Werken aan uitbreiding Gods Koninkrijk
Naam: Reiny de Wit
Geboren: 24-07-1953Werkt voor: ECEC via Interserve
Standplaats: Kathmandu (Nepal)
Wat voor werk doe je precies?
„Mijn werk bestaat uit het leidinggeven aan het Early Childhood Education Centre (ECEC) (earlychildhoodnepal.org, red.). Doel van de organisatie is het verbeteren van het kleuteronderwijs in Nepal. Daarnaast ben ik op landelijk niveau actief in het forum Early Childhood Development (ECD): een groep professionals van allerlei organisaties (ook van de Nepalese regering) die zich op allerlei niveaus inzet voor de verbetering van het kleuteronderwijs.
Waarom doe je dit werk?
„Ik geloof dat God elk mens, elk kind, uniek geschapen heeft met unieke gaven en talenten. In Spreuken 22:6 staat: Leer een kind van jongs af aan de juiste weg, en het zal er niet van afwijken wanneer het oud geworden is.”
Op welk punt zie je vooruitgang?
„Vergeleken met de periode toen we begonnen met ECEC is er nu veel meer aandacht voor onderwijs voor kleuters en ook is er besef gekomen dat het niet goed is om ze vanaf dag één met een boek en een schrift in een bankje te zetten. Er wordt meer gespeeld op de scholen.”
Hoogtepunt?
„Het is telkens weer een hoogtepunt als ik op een school kom waarvan de kleuteronderwijzers bij ons een cursus hebben gevolgd en ook toepassen wat ze geleerd hebben. Een ander hoogtepunt is het feit dat ECEC de gelegenheid krijgt om samen met de universiteit van Kathmandu een wat langere cursus voor kleuteronderwijs te ontwikkelen.”
Teleurstelling?
„Je maakt hier vrienden onder de zendelingen/ontwikkelingswerkers. Je trekt met hen op, deelt alles met hen, je bidt samen, en dan gaan ze weer weg. Dat is niet gemakkelijk.”
Ben je kerkelijk betrokken?
„Vanaf het begin van mijn verblijf in Nepal ben ik betrokken geweest bij de kerk; net als thuis in Nederland, omdat ik het zie als een opdracht en roeping om mee te werken aan de opbouw en uitbreiding van Gods koninkrijk, waar ik ook ben.”
Speelt geloof een rol om hier te komen werken?

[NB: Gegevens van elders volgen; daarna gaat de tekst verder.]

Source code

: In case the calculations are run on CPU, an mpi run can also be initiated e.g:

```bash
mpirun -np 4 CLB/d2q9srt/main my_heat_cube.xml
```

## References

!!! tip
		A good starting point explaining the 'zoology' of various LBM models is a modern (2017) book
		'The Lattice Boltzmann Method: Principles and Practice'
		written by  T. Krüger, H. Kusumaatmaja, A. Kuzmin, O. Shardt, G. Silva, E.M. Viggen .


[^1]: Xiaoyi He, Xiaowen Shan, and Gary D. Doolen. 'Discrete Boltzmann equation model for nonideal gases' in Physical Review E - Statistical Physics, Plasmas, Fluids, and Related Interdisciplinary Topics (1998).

„Jazeker! Ik wilde mijn leven inzetten voor God en het maakte me niet uit of dat in Nederland zou zijn of ergens anders. In het zoeken naar Gods leiding las ik Jesaja 58:6-8. Toen was het voor mij duidelijk dat God mij in een derdewereldland wilde gebruiken.”

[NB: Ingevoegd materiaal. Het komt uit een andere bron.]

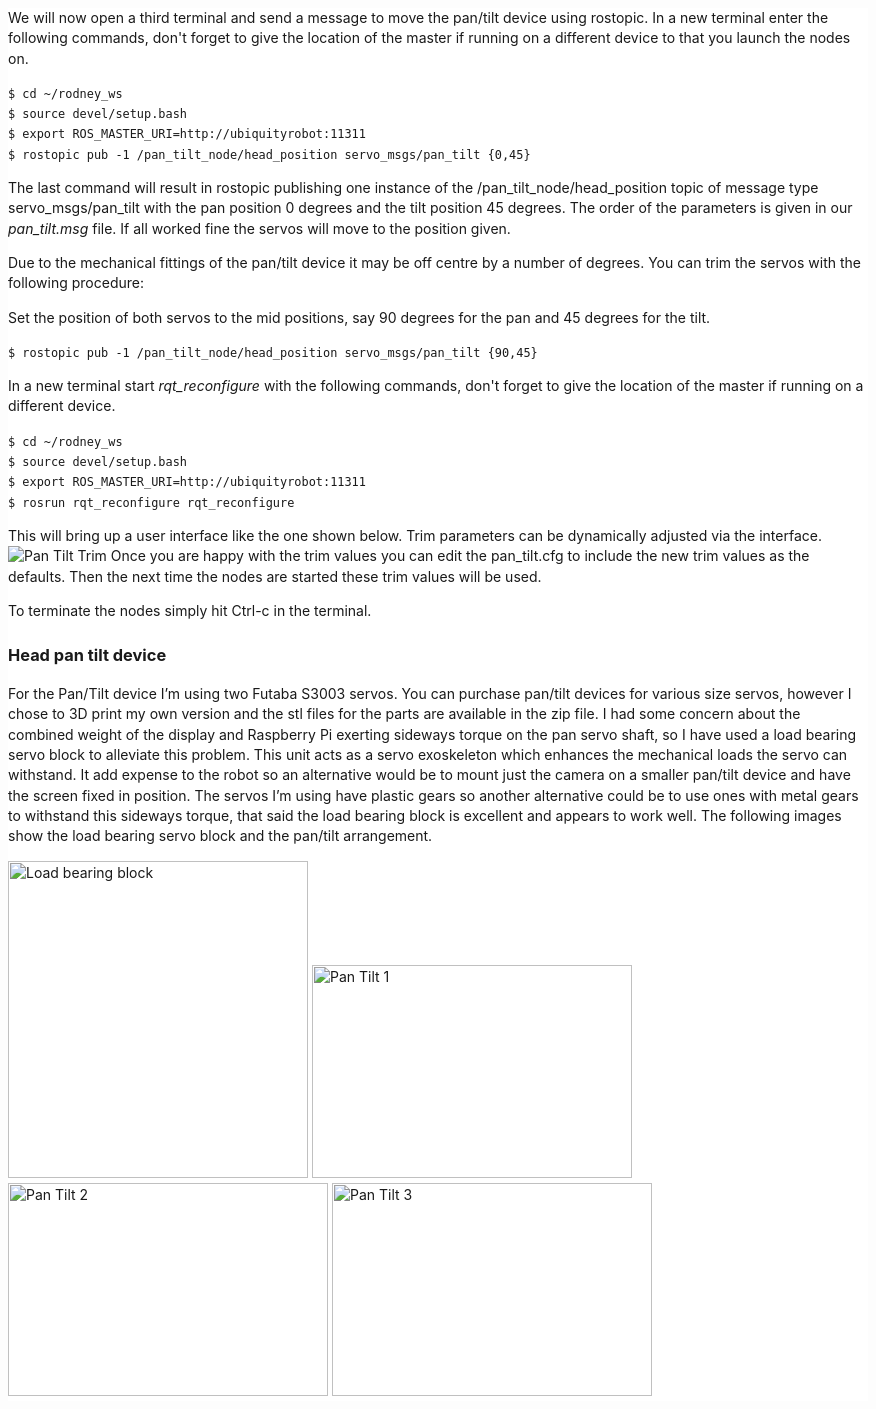 We will now open a third terminal and send a message to move the pan/tilt device using rostopic. In a new terminal enter the following commands, don't forget to give the location of the master if running on a different device to that you launch the nodes on.
```
$ cd ~/rodney_ws
$ source devel/setup.bash
$ export ROS_MASTER_URI=http://ubiquityrobot:11311
$ rostopic pub -1 /pan_tilt_node/head_position servo_msgs/pan_tilt {0,45}
```
The last command will result in rostopic publishing one instance of the /pan_tilt_node/head_position topic of message type servo_msgs/pan_tilt with the pan position 0 degrees and the tilt position 45 degrees. The order of the parameters is given in our *pan_tilt.msg* file. If all worked fine the servos will move to the position given.

Due to the mechanical fittings of the pan/tilt device it may be off centre by a number of degrees. You can trim the servos with the following procedure:

Set the position of both servos to the mid positions, say 90 degrees for the pan and 45 degrees for the tilt.
```
$ rostopic pub -1 /pan_tilt_node/head_position servo_msgs/pan_tilt {90,45}
```
In a new terminal start *rqt_reconfigure* with the following commands, don't forget to give the location of the master if running on a different device.
```
$ cd ~/rodney_ws 
$ source devel/setup.bash 
$ export ROS_MASTER_URI=http://ubiquityrobot:11311 
$ rosrun rqt_reconfigure rqt_reconfigure
```
This will bring up a user interface like the one shown below. Trim parameters can be dynamically adjusted via the interface.
<img src="https://github.com/phopley/rodney-project/blob/master/docs/images/pan_tilt_trim.png" title="Pan Tilt Trim">
Once you are happy with the trim values you can edit the pan_tilt.cfg to include the new trim values as the defaults. Then the next time the nodes are started these trim values will be used.

To terminate the nodes simply hit Ctrl-c in the terminal.
### Head pan tilt device
For the Pan/Tilt device I’m using two Futaba S3003 servos. You can purchase pan/tilt devices for various size servos, however I chose to 3D print my own version and the stl files for the parts are available in the zip file. I had some concern about the combined weight of the display and Raspberry Pi exerting sideways torque on the pan servo shaft, so I have used a load bearing servo block to alleviate this problem. This unit acts as a servo exoskeleton which enhances the mechanical loads the servo can withstand. It add expense to the robot so an alternative would be to mount just the camera on a smaller pan/tilt device and have the screen fixed in position. The servos I’m using have plastic gears so another alternative could be to use ones with metal gears to withstand this sideways torque, that said the load bearing block is excellent and appears to work well. The following images show the load bearing servo block and the pan/tilt arrangement.

<img src="https://github.com/phopley/rodney-project/blob/master/docs/images/servoblock.jpg" width="300" height="317" title="Load bearing block"> <img src="https://github.com/phopley/rodney-project/blob/master/docs/images/Opt-IMG_0388.JPG" width="320" height="213" title="Pan Tilt 1">
<img src="https://github.com/phopley/rodney-project/blob/master/docs/images/Opt-IMG_0389.JPG" width="320" height="213" title="Pan Tilt 2"> <img src="https://github.com/phopley/rodney-project/blob/master/docs/images/Opt-IMG_0391.JPG" width="320" height="213" title="Pan Tilt 3">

Waar verwonder je je over?
„Ik verwonder me over het werk van Gods Geest zoals ik dat hier in Nepal in de kerk zie. Toen ik in Nepal kwam waren er niet veel kerken. In de afgelopen decennia zijn er heel veel bijgekomen. In onze kerk zijn elke zaterdag (dat is onze kerkdag) wel zo’n twintig tot dertig nieuwe mensen die door hun buren of familie zijn meegenomen en willen weten wie die Jezus is waar hun kennissen het steeds over hebben.”

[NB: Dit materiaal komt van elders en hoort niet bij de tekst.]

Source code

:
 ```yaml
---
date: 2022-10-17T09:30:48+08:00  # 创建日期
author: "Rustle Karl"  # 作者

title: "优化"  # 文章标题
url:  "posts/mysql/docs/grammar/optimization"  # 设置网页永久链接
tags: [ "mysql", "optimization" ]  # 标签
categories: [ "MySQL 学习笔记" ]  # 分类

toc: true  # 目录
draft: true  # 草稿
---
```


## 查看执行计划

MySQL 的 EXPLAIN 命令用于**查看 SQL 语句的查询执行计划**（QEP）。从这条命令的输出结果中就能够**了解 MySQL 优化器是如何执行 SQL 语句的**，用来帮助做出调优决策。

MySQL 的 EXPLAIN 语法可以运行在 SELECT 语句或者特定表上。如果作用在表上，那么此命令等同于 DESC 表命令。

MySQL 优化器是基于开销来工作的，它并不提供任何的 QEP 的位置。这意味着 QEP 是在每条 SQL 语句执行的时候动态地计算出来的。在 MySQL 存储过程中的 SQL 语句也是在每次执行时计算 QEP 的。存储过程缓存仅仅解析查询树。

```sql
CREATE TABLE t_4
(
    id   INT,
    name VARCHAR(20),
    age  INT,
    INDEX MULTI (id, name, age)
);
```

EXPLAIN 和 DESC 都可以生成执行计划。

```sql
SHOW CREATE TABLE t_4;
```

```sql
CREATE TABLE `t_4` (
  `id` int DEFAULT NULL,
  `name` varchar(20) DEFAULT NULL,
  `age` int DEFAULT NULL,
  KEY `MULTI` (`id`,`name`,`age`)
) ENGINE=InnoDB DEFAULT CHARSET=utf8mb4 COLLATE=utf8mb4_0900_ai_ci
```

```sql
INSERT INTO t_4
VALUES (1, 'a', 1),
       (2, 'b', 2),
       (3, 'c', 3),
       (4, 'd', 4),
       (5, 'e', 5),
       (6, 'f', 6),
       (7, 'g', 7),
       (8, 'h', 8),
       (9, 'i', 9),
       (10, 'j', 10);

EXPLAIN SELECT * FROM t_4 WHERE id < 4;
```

Wat vind je moeilijk in het contact met de bevolking?
„Het is lastig te moeten constateren dat de vriendelijkheid van de Nepalese bevolking niet altijd welgemeend is en er achter je rug toch ook een heleboel dingen gebeuren en gedaan worden die niet zo leuk zijn (spullen uit je huis gestolen door een alleraardigste huishoudelijke hulp). Bovendien is er veel corruptie in de samenleving.”
Wat ervaar je als gemakkelijk?
„Zowel met mijn vorige werk als nu met ECEC zijn we zeer succesvol. Ik zou dat echter niet als gemakkelijk willen beschrijven, maar als een teken van het feit dat Gods gunst op ons is, dat we gezegend worden.”
Mis je Nederland?
„Niet echt. Als er wat in de familie aan de hand is, mis ik haar, dat wel. En mijn vrienden mis ik ook. Maar ik heb hier ook veel lieve vrienden.”
Zin om terug te gaan?
„Voor een kort verlof wel ja, maar nog niet om me weer in Nederland te settelen. Mijn werk hier is nog niet af.”